What does your EDGE or Mini's report for MoCA "TX power estimate"? MoCA gear has built-in power adjustment functionality, and the attenuation associated with passing the MoCA signal through the TA's pass-through port is surely making the MoCA gear work harder than it needs to, and risks connectivity issues were you to expand the coax network, potentially putting the node-to-node loss above allowed specs (58 dB).


----------



## almoney (Jan 5, 2008)

krkaufman said:


> Sure, but you likely have a simple setup.
> 
> What does your EDGE or Mini's report for MoCA "TX power estimate"? MoCA gear has built-in power adjustment functionality, and the attenuation associated with passing the MoCA signal through the TA's pass-through port is surely making the MoCA gear work harder than it needs to, and risks connectivity issues were you to expand the coax network, potentially putting the node-to-node loss above allowed specs (58 dB).


Thank you for your interest. I have had no issues for years with MoCA bridging. Info from the EDGE:








I had to turn off encryption to re-establish the network.


































Sent from my iPhone using Tapatalk


----------



## krkaufman (Nov 25, 2003)

almoney said:


> I have had no issues for years with MoCA bridging. Info from the EDGE:


With TX power at 2dB, you're near the max amplification of 3dB, along the lines of what was expected. (i.e. MoCA gear having to work harder to maintain a connection.) FWIW, the power adjustment range is -30 to +3 dB.



almoney said:


> I had to turn off encryption to re-establish the network.


Yeah, that seems to be an issue with the EDGE's MoCA hardware/software.


----------



## southerndoc (Apr 5, 2003)

Reviving an old thread after purchasing a new Edge (even bit the bullet and bought another Mini for my office on top of the 7 I already have). Three of my Minis are connected via MoCA, 2 via WiFi, and the rest via ethernet. 
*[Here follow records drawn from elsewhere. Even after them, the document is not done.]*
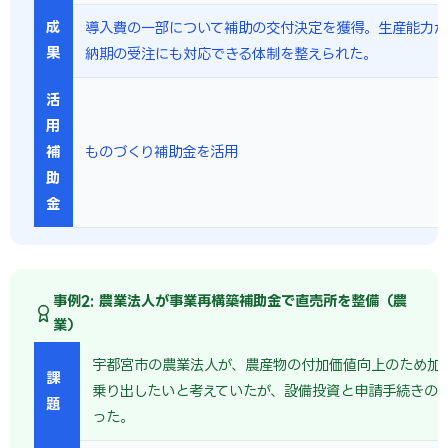
成
導入費の一部について補助の交付決定を獲得。生産能力
果
納期の受注にも対応できる体制を整えられた。
活
用
補
ものづくり補助金を活用
助
金
事例2: 農業法人が事業再構築補助金で直売所を整備（農
業）
宇都宮市の農業法人が、農産物の付加価値向上のため加
課
乗り出したいと考えていたが、設備投資と申請手続きの
題
った。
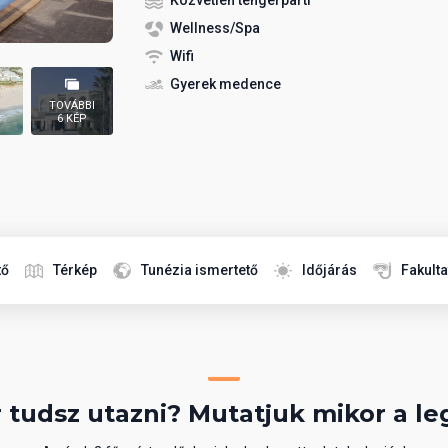
Közvetlen tengerparti
Wellness/Spa
Wifi
Gyerek medence
TOVÁBBI
6 KÉP
tő
Térkép
Tunézia ismertető
Időjárás
Fakult
 tudsz utazni? Mutatjuk mikor a le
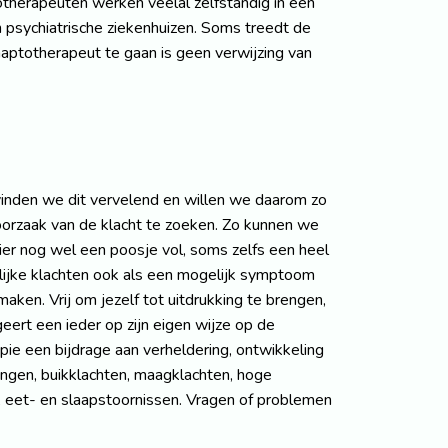
otherapeuten werken veelal zelfstandig in een
n psychiatrische ziekenhuizen. Soms treedt de
aptotherapeut te gaan is geen verwijzing van
vinden we dit vervelend en willen we daarom zo
 oorzaak van de klacht te zoeken. Zo kunnen we
nier nog wel een poosje vol, soms zelfs een heel
telijke klachten ook als een mogelijk symptoom
aken. Vrij om jezelf tot uitdrukking te brengen,
eert een ieder op zijn eigen wijze op de
apie een bijdrage aan verheldering, ontwikkeling
pingen, buikklachten, maagklachten, hoge
id, eet- en slaapstoornissen. Vragen of problemen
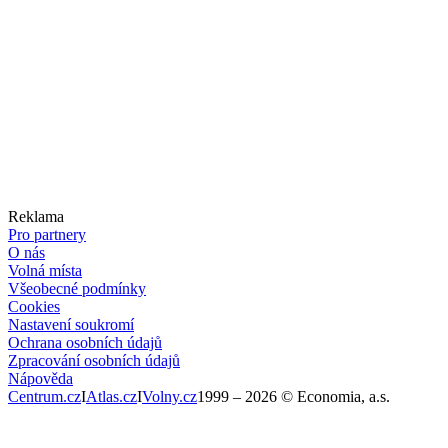
Reklama
Pro partnery
O nás
Volná místa
Všeobecné podmínky
Cookies
Nastavení soukromí
Ochrana osobních údajů
Zpracování osobních údajů
Nápověda
Centrum.cz
I
Atlas.cz
I
Volny.cz
1999 –
2026
© Economia, a.s.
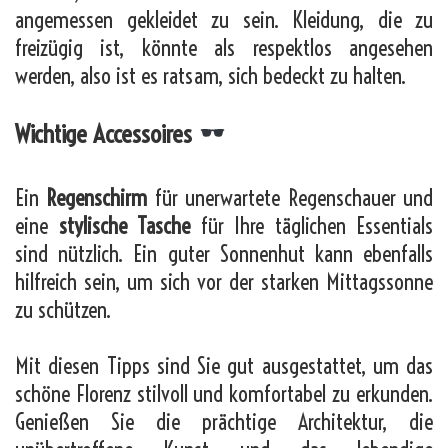
angemessen gekleidet zu sein. Kleidung, die zu
freizügig ist, könnte als respektlos angesehen
werden, also ist es ratsam, sich bedeckt zu halten.
Wichtige Accessoires
Ein
Regenschirm
für unerwartete Regenschauer und
eine
stylische Tasche
für Ihre täglichen Essentials
sind nützlich. Ein guter Sonnenhut kann ebenfalls
hilfreich sein, um sich vor der starken Mittagssonne
zu schützen.
Mit diesen Tipps sind Sie gut ausgestattet, um das
schöne Florenz stilvoll und komfortabel zu erkunden.
Genießen Sie die prächtige Architektur, die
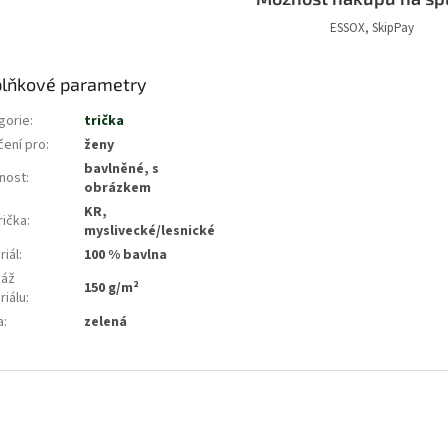
ESSOX, SkipPay
lňkové parametry
gorie
:
trička
čení pro
:
ženy
bavlněné, s
tnost
:
obrázkem
KR,
rička
:
myslivecké/lesnické
riál
:
100 % bavlna
áž
150 g/m²
riálu
:
a
:
zelená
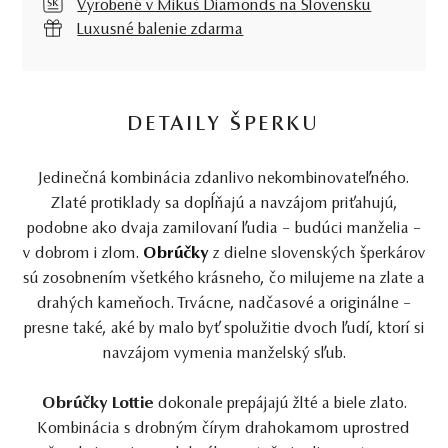
Vyrobené v Mikuš Diamonds na Slovensku
Luxusné balenie zdarma
DETAILY ŠPERKU
Jedinečná kombinácia zdanlivo nekombinovateľného.
Zlaté protiklady sa dopĺňajú a navzájom priťahujú,
podobne ako dvaja zamilovaní ľudia – budúci manželia –
v dobrom i zlom.
Obrúčky
z dielne slovenských šperkárov
sú zosobnením všetkého krásneho, čo milujeme na zlate a
drahých kameňoch. Trvácne, nadčasové a originálne –
presne také, aké by malo byť spolužitie dvoch ľudí, ktorí si
navzájom vymenia manželský sľub.
Obrúčky Lottie
dokonale prepájajú žlté a biele zlato.
Kombinácia s drobným čírym drahokamom uprostred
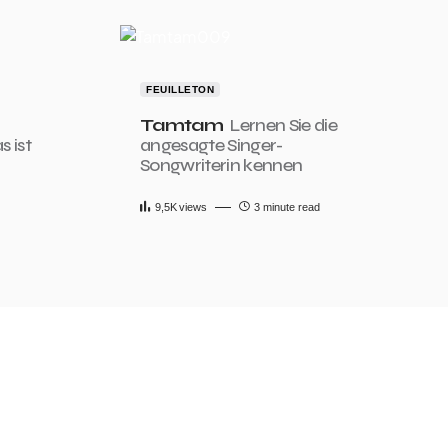
FEUILLETON
Tamtam
Lernen Sie die
s ist
angesagte Singer-
Songwriterin kennen
9,5K
views
3 minute read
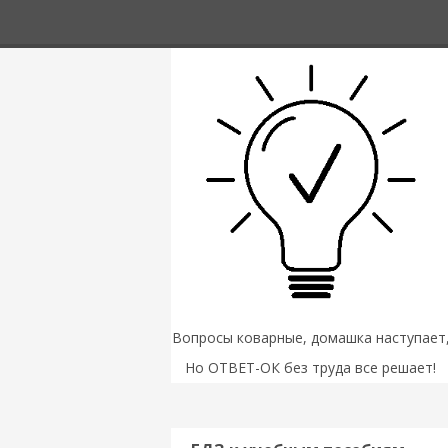
Вопросы коварные, домашка наступает
Но ОТВЕТ-ОК без труда все решает!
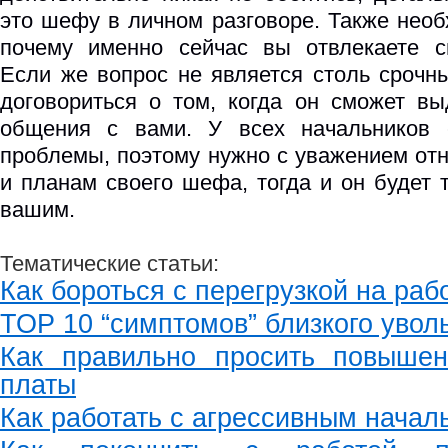
это шефу в личном разговоре. Также необ
почему именно сейчас вы отвлекаете св
Если же вопрос не является столь срочн
договориться о том, когда он сможет в
общения с вами. У всех начальников 
проблемы, поэтому нужно с уважением отн
и планам своего шефа, тогда и он будет 
вашим.
Тематические статьи:
Как бороться с перегрузкой на раб
ТОР 10 “симптомов” близкого увол
Как правильно просить повышен
платы
Как работать с агрессивным начал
I tried turning on encryption, but one of them will not connect to my Edge. I think it's the older Mini model because I have an RF adapter on it for the remote control (talk about old!).

Reading this thread shows that encryption is probably the cause.
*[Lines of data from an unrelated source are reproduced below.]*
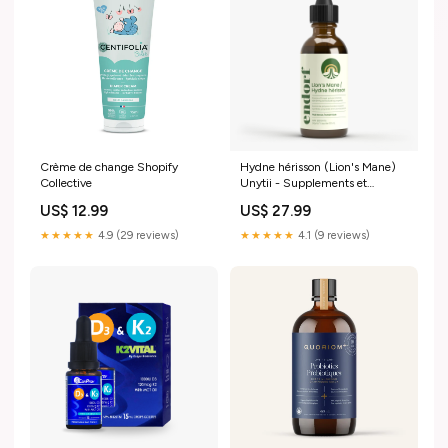
Crème de change Shopify
Hydne hérisson (Lion's Mane)
Collective
Unytii - Supplements et
Produits Naturels
US$ 12.99
US$ 27.99
★★★★★
4.9 (29 reviews)
★★★★★
4.1 (9 reviews)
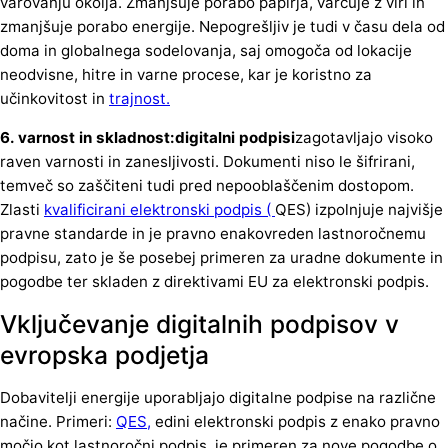
varovanju okolja. Zmanjšuje porabo papirja, varčuje z viri in
zmanjšuje porabo energije. Nepogrešljiv je tudi v času dela od
doma in globalnega sodelovanja, saj omogoča od lokacije
neodvisne, hitre in varne procese, kar je koristno za
učinkovitost in
trajnost.
6. varnost in skladnost:digitalni podpisi
zagotavljajo visoko
raven varnosti in zanesljivosti. Dokumenti niso le šifrirani,
temveč so zaščiteni tudi pred nepooblaščenim dostopom.
Zlasti
kvalificirani elektronski podpis (
QES) izpolnjuje najvišje
pravne standarde in je pravno enakovreden lastnoročnemu
podpisu, zato je še posebej primeren za uradne dokumente in
pogodbe ter skladen z direktivami EU za elektronski podpis.
Vključevanje digitalnih podpisov v
evropska podjetja
Dobavitelji energije uporabljajo digitalne podpise na različne
načine. Primeri:
QES,
edini elektronski podpis z enako pravno
močjo kot lastnoročni podpis, je primeren za nove pogodbe o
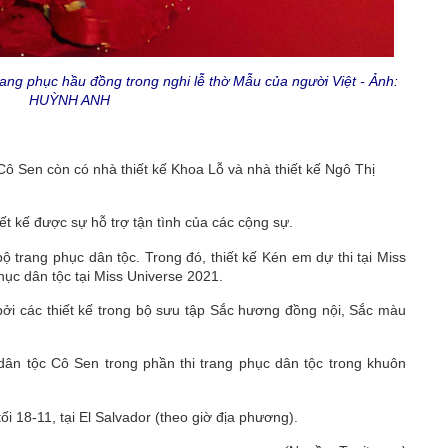
ang phục hầu đồng trong nghi lễ thờ Mẫu của người Việt - Ảnh:
HUỲNH ANH
Cô Sen còn có nhà thiết kế Khoa Lỗ và nhà thiết kế Ngô Thị
iết kế được sự hỗ trợ tận tình của các cộng sự.
ộ trang phục dân tộc. Trong đó, thiết kế Kén em dự thi tại Miss
hục dân tộc tại Miss Universe 2021.
ởi các thiết kế trong bộ sưu tập Sắc hương đồng nội, Sắc màu
dân tộc Cô Sen trong phần thi trang phục dân tộc trong khuôn
i 18-11, tại El Salvador (theo giờ địa phương).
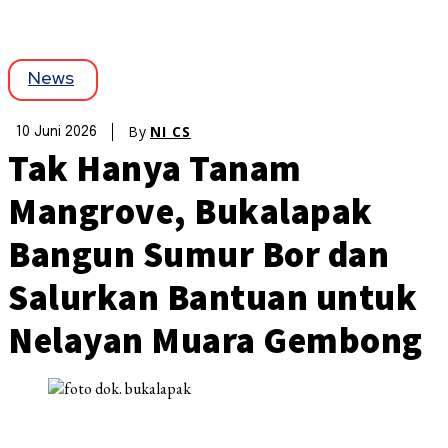
News
By
NI CS
10 Juni 2026
Tak Hanya Tanam
Mangrove, Bukalapak
Bangun Sumur Bor dan
Salurkan Bantuan untuk
Nelayan Muara Gembong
Out of curiosity, does encryption offer any benefits in a residential environment with a filter going to the outside?

What would be the optimum channel to use? There are no other MoCA networks in my house.


----------



## dianebrat (Jul 6, 2002)

southerndoc said:


> Out of curiosity, does encryption offer any benefits in a residential environment with a filter going to the outside?


Zero benefits, you can turn it off without risk unless someone inside the house wants to attack the network


----------



## southerndoc (Apr 5, 2003)

dianebrat said:


> Zero benefits, you can turn it off without risk unless someone inside the house wants to attack the network


Any thoughts on channel selection?


----------



## dianebrat (Jul 6, 2002)

southerndoc said:


> Any thoughts on channel selection?


It shouldn't matter, default should be fine


----------